Hora e meia à chuva à espera da ópera

Hora e meia à chuva à espera da ópera

A apresentação da ópera Carmen, de Georges Bizet, na cerca do castelo de Óbidos, agendada para sábado à noite, foi cancelada devido às condições climatéricas, depois de 800 espectadores terem esperado hora e meia, à chuva.

"Esperámos todos este tempo que as condições melhorassem e que pudéssemos estrear esta obra, mas com esta chuva que aumenta e diminui de intensidade não temos condições técnicas para actuar", informou o maestro António Vassalo Lourenço, quase hora e meia depois da hora prevista para o início da ópera "Carmen".

A chuva, que alternou de intensidade desde cerca das 21.00 horas, já fazia prever que o espectáculo integrado no VII Festival de Ópera de Óbidos pudesse vir a ser cancelado, mas a organização não fez qualquer aviso nesse sentido, abrindo as portas do recinto à entrada dos 800 espectadores que esgotaram a plateia.

O público esperou debaixo de chuva durante cerca 45 minutos, até que a organização do evento, a empresa Óbidos Património, anunciasse que estavam a ser feitos todos os esforços para que o espectáculo pudesse ser apresentado e o que se previa que viesse a acontecer dentro de poucos minutos.

Minutos antes das 23.00 horas, e depois de o público dar mostras de descontentamento, foi António Vassalo Lourenço quem explicou que a ópera não iria ser apresentada por motivos técnicos, apesar de o elenco de cerca de 120 pessoas (incluindo a orquestra Filarmonia das Beiras e dois coros, um dos quais infantil) ter subido ao palco para mostrar que "estava preparado" e também tinha "esperado mais de uma hora".
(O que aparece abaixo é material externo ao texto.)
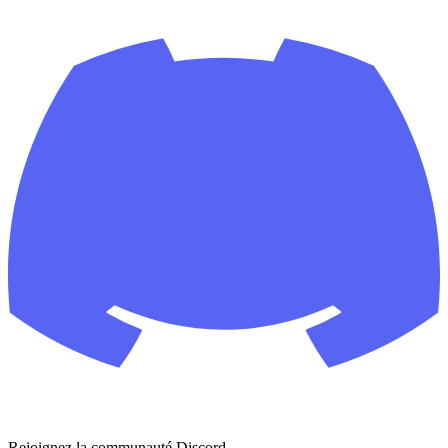
Rejoignez la communauté Discord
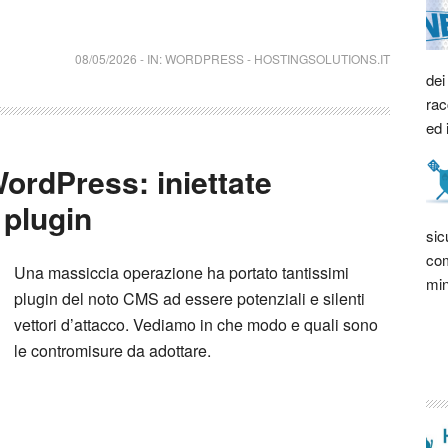
08/05/2026
-
IN:
WORDPRESS
-
HOSTINGSOLUTIONS.IT
dei
rac
ed 
ordPress: iniettate
 plugin
sic
com
Una massiccia operazione ha portato tantissimi
min
plugin del noto CMS ad essere potenziali e silenti
vettori d’attacco. Vediamo in che modo e quali sono
le contromisure da adottare.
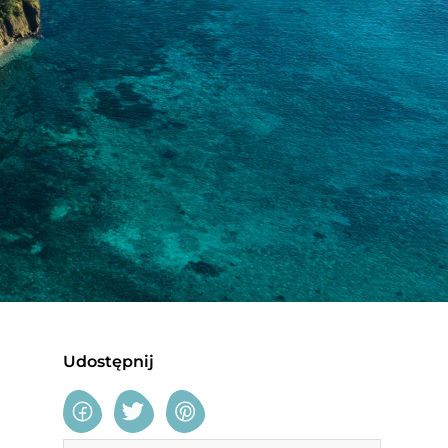
Udostępnij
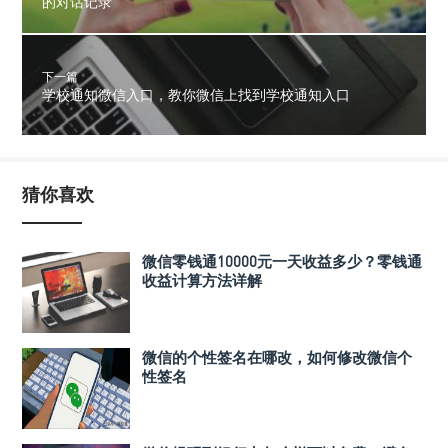
的对话记录
下一篇
学校通知微信入口，教你微信上找到学校通知入口
猜你喜欢
微信零钱通10000元一天收益多少？零钱通
收益计算方法详解
微信的个性签名在哪改，如何修改微信个
性签名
O presidente da Câmara de Óbidos, Telmo Faria, informou que o espectáculo será apresentado na segunda-feira e que o preço dos bilhetes será devolvido a todos os que não pretenderem assistir.

A demora no cancelamento causou várias demonstrações de indignação entre a assistência, que no final fazia filas para tentar receber o valor do ingresso (35 euros). "A organização esteve muito mal, deveria ter informado logo de início e as pessoas escusavam de estar tanto tampo à espera", disse à Lusa Raul Cruz, de Santa Cruz, Torres Vedras.

Joana Resende, natural de Aveiro e que interrompeu as férias no Algarve propositadamente para assistir à ópera, critica não apenas a demora, mas "a falta de profissionalismo e de respeito pelo público".